Pope Francis embarked on a trip to Cyprus and Greece on Thursday. The principal focus of this visit is a theme that has been dear to this pope since the start of his papacy: the world’s migration crisis. For the second time in five years, the pope will visit the island of Lesbos which has long been dealing with migrant arrivals.
Pope Francis’ first stop on this 5-day trip is Cyprus, which has in recent years seen an increase in migrant arrivals.
The plight of migrants and refugees has been a major concern of the pope since his election in 2013 and he plans to meet with them on this trip. The pope will also be visiting the island of Lesbos in Greece which has also been dealing with an influx of migrant arrivals.
The pope’s first visit after being picked to head the Catholic Church was to the small southern Italian island of Lampedusa, near Africa, which has borne the brunt of migrant arrivals for decades. At the time, Pope Francis gave a strong message during a Mass for migrants on the island condemning the “global indifference” to their plight.
The pope has visited Lesbos before, in April 2016, when it was home to the largest refugee camp on the European continent. On that occasion, he brought home with him 12 Muslim refugees from Syria. This time he will be repeating that gesture and has already arranged for about 50 migrants to be relocated to Italy after this visit.
Pope Francis has often called for a “reawakening of consciences,” drawing attention to the condition of migrants and the need for the nations to be more responsible and united in assisting migrants. At the same time, he has called for efforts to discourage them from undertaking dangerous sea crossings.
Speaking in a video message before this trip, Pope Francis spoke of all the migrants who have lost their lives at sea. On Wednesday, he referred to the migrants as “our brothers and sisters,” and said the Mediterranean Sea — in his words — “Our Mediterranean Sea” — has become a huge cemetery.
The pope’s thoughts went to those who, in recent years, and still today, he said, have been fleeing war and poverty, landing on the shores of the European continent or elsewhere, and who did not find hospitality, but instead hostility and even exploitation.

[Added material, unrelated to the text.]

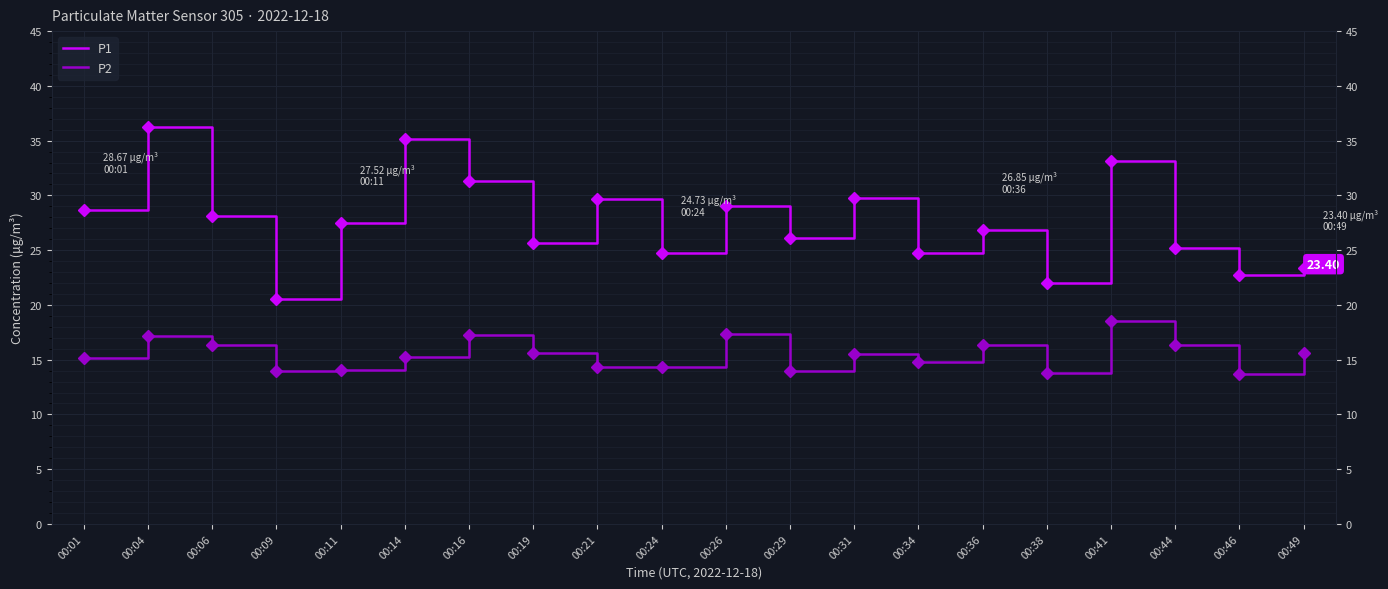

What is the sum of all P2 values?

309.2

Pope Francis considers the current migration the biggest humanitarian catastrophe since the Second World War. He has said the only way forward to combat this phenomenon is through fraternity and integration.
The pope will have other empathic messages on this, his 35th international journey as he addresses the majority Greek Orthodox population along with the minority of 30,000 Catholics who also live on the island of Cyprus.
He is expected to speak about the need for people to be open to one another and foster understanding. In meetings with officials in Cyprus, he is also expected to address the long-running conflict between Greek and Turkish Cypriots.
Pope Francis is scheduled to celebrate a Mass on Friday in Nicosia and hold an ecumenical prayer with migrants near the so-called “green line” that separates the last physically divided capital in the world.